Logstash配置文件有如下三部分组成,其中input、output部分是必须配置,filter部分是可选配置,而filter就是过滤器插件,在这部分实现各种日志过滤功能。
2 配置文件
input {
#输入插件
}
filter {
#过滤匹配插件
}
output {
#输出插件
}
3 启动操作
logstash.bat -e 'input{stdin{}} output{stdout{}}'
为了好维护,将配置写入文件,启动
logstash.bat -f ../config/test1.conf
20.2 输入插件(input)
https://www.elastic.co/guide/en/logstash/current/input-plugins.html
1、标准输入(Stdin)
input{
stdin{
}
}
output {
stdout{
codec=>rubydebug
}
}
2、读取文件(File)
logstash使用一个名为filewatch的ruby gem库来监听文件变化,并通过一个叫.sincedb的数据库文件来记录被监听的日志文件的读取进度(时间戳),这个sincedb数据文件的默认路径在 <path.data>/plugins/inputs/file下面,文件名类似于.sincedb_123456,而<path.data>表示logstash插件存储目录,默认是LOGSTASH_HOME/data。
input {
file {
path => ["/var/*/*"]
start_position => "beginning"
}
}
output {
stdout{
codec=>rubydebug
}
}
默认情况下,logstash会从文件的结束位置开始读取数据,也就是说logstash进程会以类似tail -f命令的形式逐行获取数据。
3、读取TCP网络数据
input {
tcp {
port => "1234"
}
}
filter {
grok {
match => { "message" => "%{SYSLOGLINE}" }
}
}
output {
stdout{
codec=>rubydebug
}
}
20.3 过滤器插件(Filter)
https://www.elastic.co/guide/en/logstash/current/filter-plugins.html
20.3.1 Grok 正则捕获
grok是一个十分强大的logstash filter插件,他可以通过正则解析任意文本,将非结构化日志数据弄成结构化和方便查询的结构。他是目前logstash中解析非结构化日志数据最好的方式。
Grok 的语法规则是:
%{语法: 语义}
例如输入的内容为:
172.16.213.132 [07/Feb/2019:16:24:19 +0800] "GET / HTTP/1.1" 403 5039
%{IP:clientip}匹配模式将获得的结果为:clientip: 172.16.213.132
%{HTTPDATE:timestamp}匹配模式将获得的结果为:timestamp: 07/Feb/2018:16:24:19 +0800
而%{QS:referrer}匹配模式将获得的结果为:referrer: “GET / HTTP/1.1”

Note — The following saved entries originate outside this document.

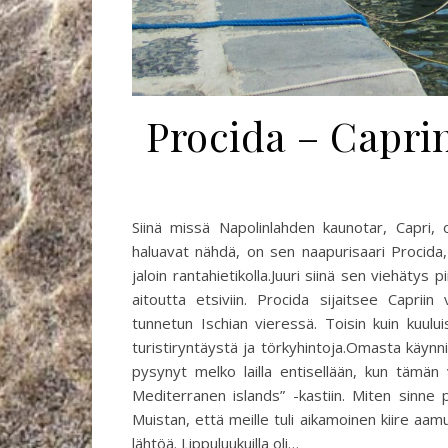
Procida – Capri
Siinä missä Napolinlahden kaunotar, Capri, o
haluavat nähdä, on sen naapurisaari Procida, 
jaloin rantahietikolla.Juuri siinä sen viehätys
aitoutta etsiviin. Procida sijaitsee Capriin
tunnetun Ischian vieressä. Toisin kuin kuu
turistiryntäystä ja törkyhintoja.Omasta käynni
pysynyt melko lailla entisellään, kun tämän
Mediterranen islands” -kastiin. Miten sinne p
Muistan, että meille tuli aikamoinen kiire a
lähtöä. Lippuluukuilla oli…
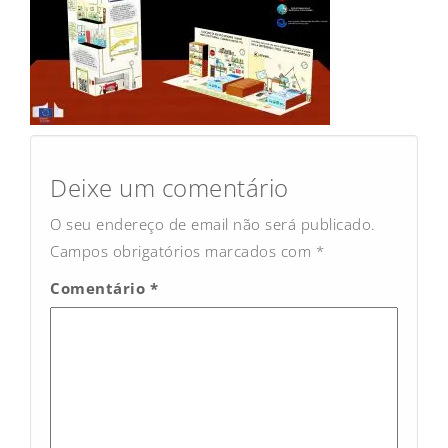
Post
navigation
Deixe um comentário
O seu endereço de email não será publicado.
Campos obrigatórios marcados com
*
Comentário
*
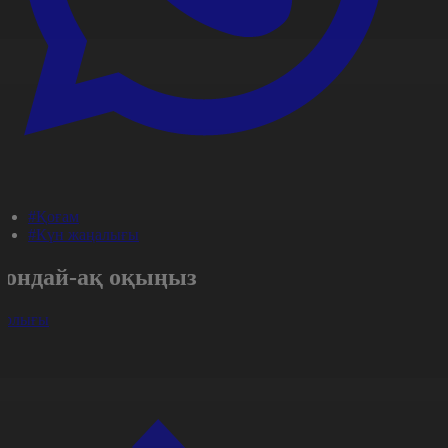
#Қоғам
#Күн жаңалығы
Сондай-ақ оқыңыз
арлығы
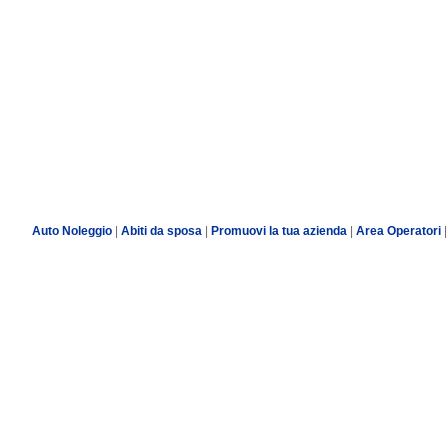
Auto Noleggio
|
Abiti da sposa
|
Promuovi la tua azienda
|
Area Operatori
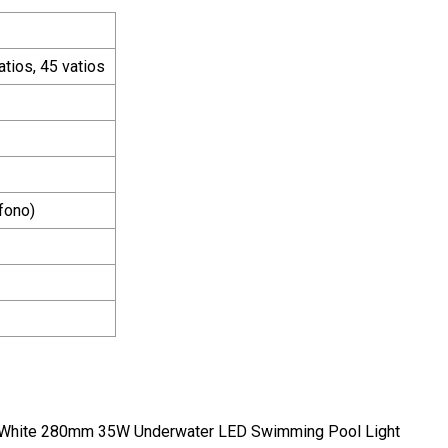
vatios, 45 vatios
éfono)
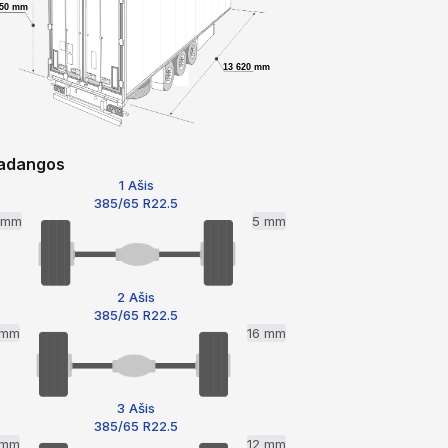
750 mm
13 620 mm
adangos
1 Ašis
385/65 R22.5
1 mm
5 mm
2 Ašis
385/65 R22.5
 mm
16 mm
3 Ašis
385/65 R22.5
 mm
12 mm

下面是一个组合匹配模式,它可以获取上面输入的所有内容:
%{IP:clientip}\ \[%{HTTPDATE:timestamp}\]\ %{QS:referrer}\ %{NUMBER:response}\ %{NUMBER:bytes}
通过上面这个组合匹配模式,我们将输入的内容分成了五个部分,即五个字段,将输入内容分割为不同的数据字段,这对于日后解析和查询日志数据非常有用,这正是使用grok的目的。
例子:
input{
stdin{}
}
filter{
grok{
match => ["message","%{IP:clientip}\ \[%{HTTPDATE:timestamp}\]\ %{QS:referrer}\ %{NUMBER:response}\ %{NUMBER:bytes}"]
}
}
output{
stdout{
codec => "rubydebug"
}
}
输入内容:
172.16.213.132 [07/Feb/2019:16:24:19 +0800] "GET / HTTP/1.1" 403 5039
20.3.2 时间处理(Date)
date插件是对于排序事件和回填旧数据尤其重要,它可以用来转换日志记录中的时间字段,变成LogStash::Timestamp对象,然后转存到@timestamp字段里,这在之前已经做过简单的介绍。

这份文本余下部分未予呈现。